A few weeks ago I presented a tentative model for how lactose tolerance (the ability of adults to digest milk easily and efficiently) spread throughout the world. Here is what I offered:
1) A haplotype block, A, associated with the LCT gene, and a particular SNP on that block, -13910*T, is responsible for Eurasian lactose tolerance (here are some numbers across populations)
2) In African populations which are lactose tolerant this haplotype, A, and the SNP, -13910*T, are not always found.
3) This implies that separate mutational events resulted in alternative genetic strategies which maintained lactose digestion in adults across the Old World.
A new paper adds more nuance, and makes me retract my simple model. From the abstract:
The -13910*T allele occurs at very high frequency in northern Europeans as part of a very long haplotype (known as A), and promotes binding of the transcription factor Oct-1. However, -13910*T is at very low frequency in many African milk drinking pastoralist groups where lactase persistence phenotype has been reported at high frequency. We report here for the first time, a cohort study of lactose digester and non-digester Sudanese volunteers and show there is no association of -13910*T or the A haplotype with lactase persistence. We support this finding with new genotype/phenotype frequency comparisons in pastoralist groups of eastern African and Middle Eastern origin. Resequencing revealed three new SNPs in close proximity to -13910*T, two of which are within the Oct-1 binding site.

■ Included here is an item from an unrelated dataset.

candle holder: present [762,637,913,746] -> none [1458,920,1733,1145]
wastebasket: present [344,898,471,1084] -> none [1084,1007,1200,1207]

The most frequent of these (-13915*G) is associated with lactose tolerance in the cohort study, providing evidence for a cis-acting effect. Despite its location, -13915*G abolishes, rather than enhances Oct-1 binding, indicating that this particular interaction is unlikely to be involved in lactase persistence. This study reveals the complexity of this phenotypic polymorphism and highlights the limitations of C-13910T as a diagnostic test for lactase persistence status, at least for people with non-European ancestry.
There is evidence for a disproportionate number of selective sweeps outside of Africa, and I imagined that the mutation which confers function around LCT to have been one of those sweeps. In Europeans the region around LCT is the largest known haplotype block, suggesting powerful selection that homogenized the genome around it and hasn’t had time to be disrupted by recombination. I am more skeptical now of a singular Eurasian sweep, the data from the Middle Eastern populations suggest that they too have alternative lactose tolerance strategies. Additionally, I was a bit surprised at the geographic granularity of the ability to digest milk, urban Arab populations are far less tolerant than Bedouins (the difference is even greater from what I can tell than between north and south Indians, and more like the variance between north and south Europeans). This makes us consider the special characteristics of northern European diet over the past 10,000 years, as lactose tolerance is nearly ubiquitous in that region (as is the -13910*T SNP). If Middle Eastern populations have their own genetic kis, that suggests to me that that north Indian populations also have their own novel alleles (one point to consider though is that north Indian populations seem to have a far higher percentage of the A haplotype block which is common in Europe). Yann offered that this might be another trait like skin color, multiple genetic variants in multiple regions converging upon the same phenotypic outcome. Finally, if you read the paper closely you’ll note that there are likely gene-gene interaction effects and trans as well as cis acting factors, which might have relevance for dominance vs. additivity across a locus. Things just got a lot more complicated….
Note: If there are different genetic strategies for digesting lactose, does that mean they are all equally fit? No. But, the ability of a mutation to invade and sweep across populations is contingent upon the relative fitness it confers vis-a-vis the population median fitness. One can imagine that even if alleles differ in their fitness despite their ability to confer a common trait (e.g., the European lactose digestion allele being inferior in efficiency to the Middle Eastern one), if the chasm is small enough than stochastic factors might loom large enough to make fixation of the more fit allele far less likely.